§ EXERCISE BRIEF
The answer must be every line of the data that holds the word "seats".
Segment Start: DATA SHOWN
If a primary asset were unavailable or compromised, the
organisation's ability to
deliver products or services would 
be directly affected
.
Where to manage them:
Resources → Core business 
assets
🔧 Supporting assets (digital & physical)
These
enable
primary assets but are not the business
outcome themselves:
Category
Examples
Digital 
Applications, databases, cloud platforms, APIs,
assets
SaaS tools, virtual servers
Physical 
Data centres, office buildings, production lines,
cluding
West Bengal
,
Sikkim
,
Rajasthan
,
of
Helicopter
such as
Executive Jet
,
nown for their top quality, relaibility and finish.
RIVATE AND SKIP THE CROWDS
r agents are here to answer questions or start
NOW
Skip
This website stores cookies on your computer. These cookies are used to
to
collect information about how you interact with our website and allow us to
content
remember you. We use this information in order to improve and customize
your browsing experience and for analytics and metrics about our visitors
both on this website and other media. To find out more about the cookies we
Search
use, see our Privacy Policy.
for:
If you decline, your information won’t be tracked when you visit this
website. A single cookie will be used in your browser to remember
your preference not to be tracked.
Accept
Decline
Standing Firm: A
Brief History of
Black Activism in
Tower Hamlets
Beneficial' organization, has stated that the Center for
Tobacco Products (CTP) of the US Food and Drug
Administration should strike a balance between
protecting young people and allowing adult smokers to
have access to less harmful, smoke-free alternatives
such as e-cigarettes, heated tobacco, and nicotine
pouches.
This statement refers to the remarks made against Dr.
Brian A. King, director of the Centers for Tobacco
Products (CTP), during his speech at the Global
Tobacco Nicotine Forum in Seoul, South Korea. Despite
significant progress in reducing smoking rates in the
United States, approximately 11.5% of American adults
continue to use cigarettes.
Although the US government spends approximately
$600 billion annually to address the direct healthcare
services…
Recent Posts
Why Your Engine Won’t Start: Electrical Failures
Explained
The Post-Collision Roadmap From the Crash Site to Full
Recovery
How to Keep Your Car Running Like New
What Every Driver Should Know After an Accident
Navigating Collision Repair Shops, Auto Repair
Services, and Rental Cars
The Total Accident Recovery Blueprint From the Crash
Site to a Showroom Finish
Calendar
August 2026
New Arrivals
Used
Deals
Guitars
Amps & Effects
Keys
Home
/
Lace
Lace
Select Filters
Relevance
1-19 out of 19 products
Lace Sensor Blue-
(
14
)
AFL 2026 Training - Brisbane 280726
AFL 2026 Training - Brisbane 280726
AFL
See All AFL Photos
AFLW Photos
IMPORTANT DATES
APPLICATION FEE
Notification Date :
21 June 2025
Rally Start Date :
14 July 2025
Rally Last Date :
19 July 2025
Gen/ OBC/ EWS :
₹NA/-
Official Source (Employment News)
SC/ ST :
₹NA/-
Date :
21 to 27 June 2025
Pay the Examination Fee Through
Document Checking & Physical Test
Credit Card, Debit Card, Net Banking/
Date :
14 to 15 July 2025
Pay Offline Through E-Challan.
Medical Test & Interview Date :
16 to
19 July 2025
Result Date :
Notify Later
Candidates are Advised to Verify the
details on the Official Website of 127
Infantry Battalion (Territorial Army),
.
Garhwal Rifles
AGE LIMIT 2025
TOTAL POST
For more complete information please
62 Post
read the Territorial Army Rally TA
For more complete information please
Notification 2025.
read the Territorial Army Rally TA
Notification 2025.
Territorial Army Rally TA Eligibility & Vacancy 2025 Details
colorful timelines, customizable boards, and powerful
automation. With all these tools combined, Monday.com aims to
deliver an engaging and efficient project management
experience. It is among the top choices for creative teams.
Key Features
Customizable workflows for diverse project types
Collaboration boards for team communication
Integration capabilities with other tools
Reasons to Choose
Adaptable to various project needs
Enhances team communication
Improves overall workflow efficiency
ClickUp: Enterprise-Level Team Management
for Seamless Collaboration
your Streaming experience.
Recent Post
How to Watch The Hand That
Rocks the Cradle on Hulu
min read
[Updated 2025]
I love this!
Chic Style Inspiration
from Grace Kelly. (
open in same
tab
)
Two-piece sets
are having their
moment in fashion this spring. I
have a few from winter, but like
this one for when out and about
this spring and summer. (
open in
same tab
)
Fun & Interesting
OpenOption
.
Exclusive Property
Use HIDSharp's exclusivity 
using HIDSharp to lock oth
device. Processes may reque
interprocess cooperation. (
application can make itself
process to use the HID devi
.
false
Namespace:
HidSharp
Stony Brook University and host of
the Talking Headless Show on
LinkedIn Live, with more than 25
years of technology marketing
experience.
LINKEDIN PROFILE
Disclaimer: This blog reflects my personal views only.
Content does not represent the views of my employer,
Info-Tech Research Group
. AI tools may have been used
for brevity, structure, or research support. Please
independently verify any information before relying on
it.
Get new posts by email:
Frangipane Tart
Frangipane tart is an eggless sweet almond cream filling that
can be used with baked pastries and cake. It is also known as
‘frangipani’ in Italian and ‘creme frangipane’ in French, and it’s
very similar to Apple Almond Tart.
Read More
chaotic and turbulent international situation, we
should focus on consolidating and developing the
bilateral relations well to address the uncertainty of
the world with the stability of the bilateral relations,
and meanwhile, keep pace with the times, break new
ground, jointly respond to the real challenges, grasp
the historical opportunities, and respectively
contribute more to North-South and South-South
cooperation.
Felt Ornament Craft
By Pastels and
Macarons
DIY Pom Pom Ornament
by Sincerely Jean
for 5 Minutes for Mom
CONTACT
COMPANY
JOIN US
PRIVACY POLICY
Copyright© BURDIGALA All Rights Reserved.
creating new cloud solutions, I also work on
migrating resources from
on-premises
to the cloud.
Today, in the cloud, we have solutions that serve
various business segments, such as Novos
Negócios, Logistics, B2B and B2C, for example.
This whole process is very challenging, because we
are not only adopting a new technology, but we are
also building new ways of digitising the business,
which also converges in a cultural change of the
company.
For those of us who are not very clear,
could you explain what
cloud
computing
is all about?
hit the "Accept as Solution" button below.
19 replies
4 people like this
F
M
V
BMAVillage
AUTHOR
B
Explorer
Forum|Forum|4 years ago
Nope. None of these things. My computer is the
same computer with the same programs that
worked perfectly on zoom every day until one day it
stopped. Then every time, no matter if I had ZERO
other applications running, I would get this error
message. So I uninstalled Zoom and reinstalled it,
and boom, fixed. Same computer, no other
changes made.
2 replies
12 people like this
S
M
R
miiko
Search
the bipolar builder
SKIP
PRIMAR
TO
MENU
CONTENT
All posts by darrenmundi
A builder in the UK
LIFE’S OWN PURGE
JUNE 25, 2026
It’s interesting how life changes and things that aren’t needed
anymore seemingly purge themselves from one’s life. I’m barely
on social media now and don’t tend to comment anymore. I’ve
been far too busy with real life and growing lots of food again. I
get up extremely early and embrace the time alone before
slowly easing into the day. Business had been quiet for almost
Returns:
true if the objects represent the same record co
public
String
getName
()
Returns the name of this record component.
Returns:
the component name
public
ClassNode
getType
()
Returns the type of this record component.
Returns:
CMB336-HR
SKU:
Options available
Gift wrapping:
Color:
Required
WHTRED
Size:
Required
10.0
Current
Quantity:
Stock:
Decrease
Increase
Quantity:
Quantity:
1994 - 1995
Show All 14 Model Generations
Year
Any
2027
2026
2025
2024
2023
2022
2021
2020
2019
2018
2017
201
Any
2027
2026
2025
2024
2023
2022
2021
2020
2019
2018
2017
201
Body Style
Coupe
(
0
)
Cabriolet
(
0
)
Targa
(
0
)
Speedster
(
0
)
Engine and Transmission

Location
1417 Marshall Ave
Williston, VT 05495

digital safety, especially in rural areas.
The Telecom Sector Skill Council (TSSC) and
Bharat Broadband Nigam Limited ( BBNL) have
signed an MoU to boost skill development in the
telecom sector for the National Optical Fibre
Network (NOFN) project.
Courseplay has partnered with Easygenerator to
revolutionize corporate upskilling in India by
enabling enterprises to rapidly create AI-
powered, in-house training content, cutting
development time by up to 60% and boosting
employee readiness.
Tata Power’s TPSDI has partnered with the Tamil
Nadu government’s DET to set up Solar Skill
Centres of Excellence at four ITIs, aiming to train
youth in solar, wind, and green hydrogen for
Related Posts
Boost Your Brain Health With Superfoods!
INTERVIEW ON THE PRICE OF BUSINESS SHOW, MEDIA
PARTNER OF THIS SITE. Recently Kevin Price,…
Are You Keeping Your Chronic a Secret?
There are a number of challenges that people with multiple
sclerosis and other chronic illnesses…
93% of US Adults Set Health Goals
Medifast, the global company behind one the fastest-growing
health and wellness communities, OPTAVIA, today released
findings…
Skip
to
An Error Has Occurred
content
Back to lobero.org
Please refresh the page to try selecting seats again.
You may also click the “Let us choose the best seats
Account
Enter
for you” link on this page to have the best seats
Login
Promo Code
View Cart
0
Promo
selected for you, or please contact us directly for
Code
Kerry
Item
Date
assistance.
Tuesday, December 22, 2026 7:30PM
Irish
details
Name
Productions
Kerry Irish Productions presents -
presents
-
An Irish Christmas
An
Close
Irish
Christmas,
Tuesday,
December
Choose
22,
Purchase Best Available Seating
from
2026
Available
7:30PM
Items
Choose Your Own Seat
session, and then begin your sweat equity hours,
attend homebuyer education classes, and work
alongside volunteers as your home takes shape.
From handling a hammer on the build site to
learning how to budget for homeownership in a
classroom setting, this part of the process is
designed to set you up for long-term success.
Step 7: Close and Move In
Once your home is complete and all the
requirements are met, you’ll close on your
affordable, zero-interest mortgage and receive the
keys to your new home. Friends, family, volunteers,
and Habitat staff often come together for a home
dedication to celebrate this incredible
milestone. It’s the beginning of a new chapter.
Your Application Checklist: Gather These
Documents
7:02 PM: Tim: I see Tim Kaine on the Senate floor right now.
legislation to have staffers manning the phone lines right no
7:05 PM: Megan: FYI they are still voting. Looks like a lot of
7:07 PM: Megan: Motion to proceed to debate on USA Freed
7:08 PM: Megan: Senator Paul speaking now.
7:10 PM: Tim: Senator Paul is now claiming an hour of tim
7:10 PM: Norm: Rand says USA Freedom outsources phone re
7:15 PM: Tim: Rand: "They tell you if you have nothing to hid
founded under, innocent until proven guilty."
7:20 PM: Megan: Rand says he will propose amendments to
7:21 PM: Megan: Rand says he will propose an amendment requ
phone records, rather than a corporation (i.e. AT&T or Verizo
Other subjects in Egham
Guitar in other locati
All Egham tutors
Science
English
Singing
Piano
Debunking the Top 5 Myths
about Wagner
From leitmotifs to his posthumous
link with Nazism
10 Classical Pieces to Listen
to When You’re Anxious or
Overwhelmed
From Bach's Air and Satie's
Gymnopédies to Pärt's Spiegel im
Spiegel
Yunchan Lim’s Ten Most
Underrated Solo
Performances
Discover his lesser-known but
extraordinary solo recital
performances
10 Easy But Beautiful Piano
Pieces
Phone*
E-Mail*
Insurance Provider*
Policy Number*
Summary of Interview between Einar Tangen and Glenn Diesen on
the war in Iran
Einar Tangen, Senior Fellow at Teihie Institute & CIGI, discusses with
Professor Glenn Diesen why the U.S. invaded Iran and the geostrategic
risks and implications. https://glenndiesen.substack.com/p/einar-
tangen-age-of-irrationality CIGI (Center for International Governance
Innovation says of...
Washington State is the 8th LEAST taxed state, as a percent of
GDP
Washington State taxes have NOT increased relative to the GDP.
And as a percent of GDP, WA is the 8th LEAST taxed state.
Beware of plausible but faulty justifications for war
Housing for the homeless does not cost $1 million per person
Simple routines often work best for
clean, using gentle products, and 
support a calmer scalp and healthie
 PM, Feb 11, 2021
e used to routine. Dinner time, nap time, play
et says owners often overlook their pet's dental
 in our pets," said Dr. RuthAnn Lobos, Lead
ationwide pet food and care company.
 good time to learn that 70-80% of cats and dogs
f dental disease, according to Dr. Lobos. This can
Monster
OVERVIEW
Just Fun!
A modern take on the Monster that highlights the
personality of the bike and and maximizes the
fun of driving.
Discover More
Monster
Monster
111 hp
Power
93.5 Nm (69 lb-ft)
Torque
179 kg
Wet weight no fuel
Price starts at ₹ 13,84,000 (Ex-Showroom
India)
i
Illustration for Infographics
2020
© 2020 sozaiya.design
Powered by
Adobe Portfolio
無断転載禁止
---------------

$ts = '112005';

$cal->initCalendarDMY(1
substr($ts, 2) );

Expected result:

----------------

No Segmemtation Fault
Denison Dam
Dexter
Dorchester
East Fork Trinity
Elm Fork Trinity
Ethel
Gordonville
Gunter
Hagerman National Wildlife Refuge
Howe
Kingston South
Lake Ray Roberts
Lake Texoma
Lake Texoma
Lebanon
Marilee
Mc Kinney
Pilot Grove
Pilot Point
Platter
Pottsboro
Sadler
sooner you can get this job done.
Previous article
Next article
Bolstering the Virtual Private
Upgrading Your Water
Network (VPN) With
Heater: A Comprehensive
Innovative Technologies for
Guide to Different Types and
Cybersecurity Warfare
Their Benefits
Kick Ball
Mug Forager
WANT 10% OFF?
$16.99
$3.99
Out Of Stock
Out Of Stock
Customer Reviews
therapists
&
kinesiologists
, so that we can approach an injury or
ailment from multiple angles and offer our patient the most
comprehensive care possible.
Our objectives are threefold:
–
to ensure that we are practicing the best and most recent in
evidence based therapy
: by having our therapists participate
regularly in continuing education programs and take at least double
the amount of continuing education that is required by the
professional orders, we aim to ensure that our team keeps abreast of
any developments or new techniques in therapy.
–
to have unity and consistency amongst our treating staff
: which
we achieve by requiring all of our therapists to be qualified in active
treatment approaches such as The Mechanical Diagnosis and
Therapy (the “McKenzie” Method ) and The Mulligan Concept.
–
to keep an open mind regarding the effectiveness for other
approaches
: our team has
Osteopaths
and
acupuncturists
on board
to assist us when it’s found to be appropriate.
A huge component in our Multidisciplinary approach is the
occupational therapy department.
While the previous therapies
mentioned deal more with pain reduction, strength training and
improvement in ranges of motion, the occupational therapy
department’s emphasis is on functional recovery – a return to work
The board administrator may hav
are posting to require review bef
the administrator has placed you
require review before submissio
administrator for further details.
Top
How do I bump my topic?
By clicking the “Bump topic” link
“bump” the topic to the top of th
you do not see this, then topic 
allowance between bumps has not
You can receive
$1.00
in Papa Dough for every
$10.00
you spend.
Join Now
Segment End: DATA SHOWN
§ RESPONSE TO THE EXERCISE
Please refresh the page to try selecting seats again.
You may also click the “Let us choose the best seats
for you” link on this page to have the best seats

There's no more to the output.